Data excerpts
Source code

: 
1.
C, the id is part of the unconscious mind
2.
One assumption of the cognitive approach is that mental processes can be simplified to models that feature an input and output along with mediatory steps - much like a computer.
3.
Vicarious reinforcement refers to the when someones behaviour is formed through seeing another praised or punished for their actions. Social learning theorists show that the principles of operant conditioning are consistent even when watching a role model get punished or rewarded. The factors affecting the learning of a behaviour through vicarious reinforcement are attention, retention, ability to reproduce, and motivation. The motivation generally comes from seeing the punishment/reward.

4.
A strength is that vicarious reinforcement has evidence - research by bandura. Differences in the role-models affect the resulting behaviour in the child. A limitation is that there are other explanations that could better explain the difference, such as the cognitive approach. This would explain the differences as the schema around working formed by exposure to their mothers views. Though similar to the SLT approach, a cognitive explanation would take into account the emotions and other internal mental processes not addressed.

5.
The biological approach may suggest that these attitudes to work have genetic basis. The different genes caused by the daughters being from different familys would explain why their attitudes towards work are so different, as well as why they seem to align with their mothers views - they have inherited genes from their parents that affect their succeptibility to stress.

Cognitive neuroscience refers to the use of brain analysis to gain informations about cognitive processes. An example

Exercise
Search the records for lines holding the word "with", then copy each line you find.

Written solution
One assumption of the cognitive approach is that mental processes can be simplified to models that feature an input and output along with mediatory steps - much like a computer.
The biological approach may suggest that these attitudes to work have genetic basis. The different genes caused by the daughters being from different familys would explain why their attitudes towards work are so different, as well as why they seem to align with their mothers views - they have inherited genes from their parents that affect their succeptibility to stress.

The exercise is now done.